Biotherapeutics Division, National Institute for Biological Standards and Control, South Mimms, UK.
J Thromb Haemost. 2019 Jan;17(1):195-205. doi: 10.1111/jth.14338. Epub 2018 Dec 13.
Essentials Delayed treatment with tranexamic acid results in loss of efficacy and poor outcomes. Increasing urokinase activity may account for adverse effects of late tranexamic acid treatment. Urokinase + tranexamic acid produces plasmin in plasma or blood and disrupts clotting. α -Antiplasmin consumption with ongoing fibrinolysis increases plasmin-induced coagulopathy. SUMMARY: Background Tranexamic acid (TXA) is an effective antifibrinolytic agent with a proven safety record. However, large clinical trials show TXA becomes ineffective or harmful if treatment is delayed beyond 3 h. The mechanism is unknown but urokinase plasminogen activator (uPA) has been implicated. Methods Inhibitory mechanisms of TXA were explored in a variety of clot lysis systems using plasma and whole blood. Lysis by tissue plasminogen activator (tPA), uPA and plasmin were investigated. Coagulopathy was investigated using ROTEM and activated partial thromboplastin time (APTT). Results IC values for antifibrinolytic activity of TXA varied from < 10 to > 1000 μmol L depending on the system, but good fibrin protection was observed in the presence of tPA, uPA and plasmin. However, in plasma or blood, active plasmin was generated by TXA + uPA (but not tPA) and coagulopathy developed leading to no or poor clot formation. The extent of coagulopathy was sensitive to available α -antiplasmin.

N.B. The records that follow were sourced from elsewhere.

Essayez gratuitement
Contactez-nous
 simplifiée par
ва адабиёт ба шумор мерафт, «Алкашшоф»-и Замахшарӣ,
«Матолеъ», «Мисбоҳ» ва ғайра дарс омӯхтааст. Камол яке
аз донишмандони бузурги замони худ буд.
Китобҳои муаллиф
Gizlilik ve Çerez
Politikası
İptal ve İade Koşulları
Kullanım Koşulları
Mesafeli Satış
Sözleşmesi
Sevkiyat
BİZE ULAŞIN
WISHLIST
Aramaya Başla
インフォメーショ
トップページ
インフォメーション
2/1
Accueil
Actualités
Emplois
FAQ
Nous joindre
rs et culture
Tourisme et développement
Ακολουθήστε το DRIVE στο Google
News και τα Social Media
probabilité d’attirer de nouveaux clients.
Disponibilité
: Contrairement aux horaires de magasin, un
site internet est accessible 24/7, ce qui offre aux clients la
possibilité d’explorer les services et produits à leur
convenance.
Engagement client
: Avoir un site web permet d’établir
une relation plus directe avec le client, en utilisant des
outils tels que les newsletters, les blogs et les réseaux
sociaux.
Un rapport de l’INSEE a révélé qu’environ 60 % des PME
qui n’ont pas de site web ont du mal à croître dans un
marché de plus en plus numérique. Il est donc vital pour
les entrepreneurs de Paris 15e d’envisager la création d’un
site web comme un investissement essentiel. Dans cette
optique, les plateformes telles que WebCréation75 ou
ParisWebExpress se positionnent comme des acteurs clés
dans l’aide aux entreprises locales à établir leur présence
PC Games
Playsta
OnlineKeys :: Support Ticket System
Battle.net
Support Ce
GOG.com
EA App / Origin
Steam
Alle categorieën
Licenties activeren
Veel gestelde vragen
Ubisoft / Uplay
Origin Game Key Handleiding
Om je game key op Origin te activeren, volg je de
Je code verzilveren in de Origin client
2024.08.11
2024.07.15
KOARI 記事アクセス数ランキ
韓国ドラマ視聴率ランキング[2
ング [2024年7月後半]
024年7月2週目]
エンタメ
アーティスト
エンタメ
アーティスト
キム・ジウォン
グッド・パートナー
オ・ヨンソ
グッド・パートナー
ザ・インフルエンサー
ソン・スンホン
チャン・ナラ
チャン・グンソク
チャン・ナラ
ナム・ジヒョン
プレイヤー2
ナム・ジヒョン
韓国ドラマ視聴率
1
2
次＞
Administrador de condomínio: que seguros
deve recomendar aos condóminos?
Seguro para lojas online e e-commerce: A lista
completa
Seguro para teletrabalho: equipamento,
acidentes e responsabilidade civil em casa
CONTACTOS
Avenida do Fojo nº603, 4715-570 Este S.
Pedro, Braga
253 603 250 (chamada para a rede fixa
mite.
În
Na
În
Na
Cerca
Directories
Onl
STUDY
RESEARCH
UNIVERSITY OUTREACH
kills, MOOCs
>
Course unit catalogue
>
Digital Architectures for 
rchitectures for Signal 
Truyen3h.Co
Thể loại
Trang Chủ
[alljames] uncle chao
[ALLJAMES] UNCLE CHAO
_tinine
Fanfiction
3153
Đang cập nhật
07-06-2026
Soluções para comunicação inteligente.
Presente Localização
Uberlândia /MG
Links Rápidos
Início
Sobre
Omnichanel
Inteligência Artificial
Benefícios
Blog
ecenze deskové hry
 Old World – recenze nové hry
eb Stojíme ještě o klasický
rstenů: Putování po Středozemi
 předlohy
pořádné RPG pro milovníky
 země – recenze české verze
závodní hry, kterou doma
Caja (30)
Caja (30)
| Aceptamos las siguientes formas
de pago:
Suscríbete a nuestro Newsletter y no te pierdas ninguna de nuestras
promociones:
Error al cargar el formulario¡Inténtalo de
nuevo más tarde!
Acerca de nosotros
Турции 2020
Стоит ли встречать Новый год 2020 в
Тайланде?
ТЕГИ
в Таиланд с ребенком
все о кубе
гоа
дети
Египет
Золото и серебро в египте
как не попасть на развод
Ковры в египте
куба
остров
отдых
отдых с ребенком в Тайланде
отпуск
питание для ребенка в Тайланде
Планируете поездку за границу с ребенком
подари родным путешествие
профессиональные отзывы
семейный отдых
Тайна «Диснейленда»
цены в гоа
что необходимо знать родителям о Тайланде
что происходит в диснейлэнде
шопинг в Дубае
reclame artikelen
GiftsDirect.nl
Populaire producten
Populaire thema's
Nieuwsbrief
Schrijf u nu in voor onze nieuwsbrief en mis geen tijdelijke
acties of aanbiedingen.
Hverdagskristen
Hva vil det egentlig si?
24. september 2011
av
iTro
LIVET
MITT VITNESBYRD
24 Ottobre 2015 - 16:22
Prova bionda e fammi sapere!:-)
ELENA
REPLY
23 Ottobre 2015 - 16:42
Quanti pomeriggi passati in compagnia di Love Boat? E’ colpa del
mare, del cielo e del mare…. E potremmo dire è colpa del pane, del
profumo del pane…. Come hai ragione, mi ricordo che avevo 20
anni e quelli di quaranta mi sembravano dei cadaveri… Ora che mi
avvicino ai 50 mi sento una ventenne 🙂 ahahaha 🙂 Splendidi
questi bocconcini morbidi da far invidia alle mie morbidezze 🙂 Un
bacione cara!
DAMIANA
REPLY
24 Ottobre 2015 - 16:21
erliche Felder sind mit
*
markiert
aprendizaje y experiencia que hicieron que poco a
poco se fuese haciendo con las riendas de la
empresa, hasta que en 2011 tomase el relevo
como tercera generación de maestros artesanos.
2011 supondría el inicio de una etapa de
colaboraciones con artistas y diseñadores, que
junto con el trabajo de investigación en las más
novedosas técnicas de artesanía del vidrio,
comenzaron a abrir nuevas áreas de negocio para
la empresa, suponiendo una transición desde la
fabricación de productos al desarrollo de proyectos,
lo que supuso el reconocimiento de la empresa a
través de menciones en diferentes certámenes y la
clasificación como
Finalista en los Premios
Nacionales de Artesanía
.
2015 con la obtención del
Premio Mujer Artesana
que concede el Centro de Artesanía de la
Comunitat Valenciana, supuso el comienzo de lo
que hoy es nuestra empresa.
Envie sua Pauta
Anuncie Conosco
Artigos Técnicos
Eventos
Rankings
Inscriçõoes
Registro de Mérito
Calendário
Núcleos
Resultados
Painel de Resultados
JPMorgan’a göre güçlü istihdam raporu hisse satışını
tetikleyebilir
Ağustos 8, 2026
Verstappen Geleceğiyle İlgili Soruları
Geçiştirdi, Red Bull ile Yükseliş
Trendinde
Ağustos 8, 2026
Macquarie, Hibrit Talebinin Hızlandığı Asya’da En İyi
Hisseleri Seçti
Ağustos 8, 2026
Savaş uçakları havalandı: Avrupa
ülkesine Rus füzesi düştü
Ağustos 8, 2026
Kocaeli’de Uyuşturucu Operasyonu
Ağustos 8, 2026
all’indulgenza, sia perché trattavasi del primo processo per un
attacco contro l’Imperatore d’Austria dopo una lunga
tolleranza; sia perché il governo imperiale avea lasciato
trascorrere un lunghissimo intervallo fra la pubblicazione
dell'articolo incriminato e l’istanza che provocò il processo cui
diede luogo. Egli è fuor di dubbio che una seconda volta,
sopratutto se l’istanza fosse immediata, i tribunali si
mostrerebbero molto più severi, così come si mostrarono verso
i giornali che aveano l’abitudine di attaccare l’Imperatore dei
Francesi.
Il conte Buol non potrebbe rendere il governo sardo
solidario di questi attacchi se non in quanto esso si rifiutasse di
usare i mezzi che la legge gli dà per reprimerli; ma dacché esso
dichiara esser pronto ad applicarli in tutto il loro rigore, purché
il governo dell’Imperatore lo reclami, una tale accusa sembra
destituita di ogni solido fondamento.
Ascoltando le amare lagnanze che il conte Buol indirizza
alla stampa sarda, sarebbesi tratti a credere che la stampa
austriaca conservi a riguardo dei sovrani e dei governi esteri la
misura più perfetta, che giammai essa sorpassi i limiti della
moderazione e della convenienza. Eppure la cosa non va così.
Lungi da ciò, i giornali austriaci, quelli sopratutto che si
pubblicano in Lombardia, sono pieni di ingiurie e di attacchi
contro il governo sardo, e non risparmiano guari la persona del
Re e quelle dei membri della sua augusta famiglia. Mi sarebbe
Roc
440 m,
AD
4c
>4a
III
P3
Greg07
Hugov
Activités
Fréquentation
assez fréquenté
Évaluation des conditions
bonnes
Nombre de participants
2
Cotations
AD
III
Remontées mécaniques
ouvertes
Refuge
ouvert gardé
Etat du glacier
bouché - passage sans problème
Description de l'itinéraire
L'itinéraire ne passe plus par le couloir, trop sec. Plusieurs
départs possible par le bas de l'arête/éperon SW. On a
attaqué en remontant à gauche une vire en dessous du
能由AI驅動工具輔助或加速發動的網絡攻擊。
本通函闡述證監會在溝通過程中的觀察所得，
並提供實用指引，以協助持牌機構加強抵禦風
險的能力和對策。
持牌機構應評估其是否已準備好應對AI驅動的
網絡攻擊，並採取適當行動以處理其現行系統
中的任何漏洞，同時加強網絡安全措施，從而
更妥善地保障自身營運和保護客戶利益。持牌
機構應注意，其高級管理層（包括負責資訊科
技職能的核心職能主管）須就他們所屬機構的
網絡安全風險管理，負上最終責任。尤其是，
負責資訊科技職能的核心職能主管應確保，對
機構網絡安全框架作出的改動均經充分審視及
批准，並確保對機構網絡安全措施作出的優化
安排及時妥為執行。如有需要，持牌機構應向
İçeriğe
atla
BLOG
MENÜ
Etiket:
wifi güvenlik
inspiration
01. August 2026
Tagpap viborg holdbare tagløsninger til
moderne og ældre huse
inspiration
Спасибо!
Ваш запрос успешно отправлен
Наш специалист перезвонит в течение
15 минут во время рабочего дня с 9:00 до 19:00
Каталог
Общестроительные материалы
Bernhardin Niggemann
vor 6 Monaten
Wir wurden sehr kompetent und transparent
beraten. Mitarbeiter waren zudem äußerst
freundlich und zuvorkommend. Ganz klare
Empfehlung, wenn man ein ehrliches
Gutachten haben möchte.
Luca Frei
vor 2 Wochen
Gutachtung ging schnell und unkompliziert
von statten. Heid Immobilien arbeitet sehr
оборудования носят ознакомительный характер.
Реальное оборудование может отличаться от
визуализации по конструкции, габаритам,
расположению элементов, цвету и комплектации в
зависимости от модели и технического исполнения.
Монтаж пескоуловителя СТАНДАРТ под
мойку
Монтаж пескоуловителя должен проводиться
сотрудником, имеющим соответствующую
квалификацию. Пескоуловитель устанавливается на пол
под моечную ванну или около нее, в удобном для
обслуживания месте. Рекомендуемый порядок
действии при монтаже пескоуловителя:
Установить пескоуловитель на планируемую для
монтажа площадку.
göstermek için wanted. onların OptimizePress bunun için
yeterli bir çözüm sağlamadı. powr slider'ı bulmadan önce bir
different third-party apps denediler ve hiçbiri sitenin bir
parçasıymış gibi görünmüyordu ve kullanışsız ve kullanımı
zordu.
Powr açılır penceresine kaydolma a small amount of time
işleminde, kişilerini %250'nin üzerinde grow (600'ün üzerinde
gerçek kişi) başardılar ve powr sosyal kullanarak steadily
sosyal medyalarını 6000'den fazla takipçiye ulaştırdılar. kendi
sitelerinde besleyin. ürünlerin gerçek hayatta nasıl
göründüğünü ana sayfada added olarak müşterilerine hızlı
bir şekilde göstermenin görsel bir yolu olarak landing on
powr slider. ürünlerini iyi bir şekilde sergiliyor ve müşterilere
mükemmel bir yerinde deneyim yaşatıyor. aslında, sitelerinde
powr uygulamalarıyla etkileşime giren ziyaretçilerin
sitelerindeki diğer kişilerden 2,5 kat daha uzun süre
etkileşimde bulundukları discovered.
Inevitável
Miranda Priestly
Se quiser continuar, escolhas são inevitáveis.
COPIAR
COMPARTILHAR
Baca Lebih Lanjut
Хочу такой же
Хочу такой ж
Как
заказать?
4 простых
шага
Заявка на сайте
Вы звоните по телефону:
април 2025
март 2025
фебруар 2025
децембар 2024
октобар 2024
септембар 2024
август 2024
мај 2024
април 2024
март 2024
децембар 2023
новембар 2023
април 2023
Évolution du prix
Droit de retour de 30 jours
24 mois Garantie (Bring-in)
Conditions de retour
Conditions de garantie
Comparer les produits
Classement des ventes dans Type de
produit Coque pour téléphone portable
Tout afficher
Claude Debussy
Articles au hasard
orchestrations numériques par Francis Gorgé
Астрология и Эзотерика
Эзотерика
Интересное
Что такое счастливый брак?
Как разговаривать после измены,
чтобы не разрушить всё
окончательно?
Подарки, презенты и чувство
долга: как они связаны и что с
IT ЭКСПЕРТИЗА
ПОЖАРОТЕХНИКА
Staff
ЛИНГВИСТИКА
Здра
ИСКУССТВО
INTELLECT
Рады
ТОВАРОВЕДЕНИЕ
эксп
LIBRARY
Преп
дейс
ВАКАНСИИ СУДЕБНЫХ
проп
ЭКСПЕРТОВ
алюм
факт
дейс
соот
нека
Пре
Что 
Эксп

No clot formed with plasma containing 40% normal α -antiplasmin after short incubation with TXA + uPA. Adding purified α -antiplasmin progressively restored clotting. Plasmin could be inhibited by aprotinin, IC = 530 nmol L , in plasma. Conclusions Tranexamic acid protects fibrin but stimulates uPA activity and slows inhibition of plasmin by α -antiplasmin. Plasmin proteolytic activity digests fibrinogen and disrupts coagulation, exacerbated when α -antiplasmin is consumed by ongoing fibrinolysis. Additional direct inhibition of plasmin by aprotinin may prevent development of coagulopathy and extend the useful time window of TXA treatment.
止血环酸(TXA)是一种有效的抗纤维蛋白溶解剂,其安全性已得到证实。然而,大型临床试验表明,如果治疗时间超过 3 小时,TXA 会变得无效或有害。其机制尚不清楚,但尿激酶纤溶酶原激活物(uPA)已被牵涉其中。
在各种血凝块溶解系统中使用血浆和全血探索了 TXA 的抑制机制。研究了组织型纤溶酶原激活物(tPA)、uPA 和纤溶酶的溶解作用。使用 ROTEM 和活化部分凝血活酶时间(APTT)研究了凝血障碍。
TXA 的抗纤维蛋白溶解活性的 IC 值取决于系统,从 < 10 到 > 1000 μmol/L 不等,但在 tPA、uPA 和纤溶酶存在下观察到良好的纤维蛋白保护。然而,在血浆或全血中,TXA + uPA(但不是 tPA)会产生活性纤溶酶,导致凝血障碍,从而导致无凝块或凝块形成不良。凝血障碍的程度对可用的α-抗纤溶酶敏感。在用 TXA + uPA 短时间孵育后,含有 40%正常α-抗纤溶酶的血浆中没有形成凝块。添加纯化的α-抗纤溶酶可逐渐恢复凝血。在血浆中,纤溶酶可被抑肽酶抑制,IC = 530 nmol/L。
止血环酸保护纤维蛋白,但刺激 uPA 活性并减缓 α-抗纤溶酶对纤溶酶的抑制。纤溶酶的蛋白水解活性消化纤维蛋白原并破坏凝血,当α-抗纤溶酶被持续的纤溶消耗时会加剧。通过使用抑肽酶直接抑制纤溶酶可能会防止凝血障碍的发生,并延长 TXA 治疗的有效时间窗。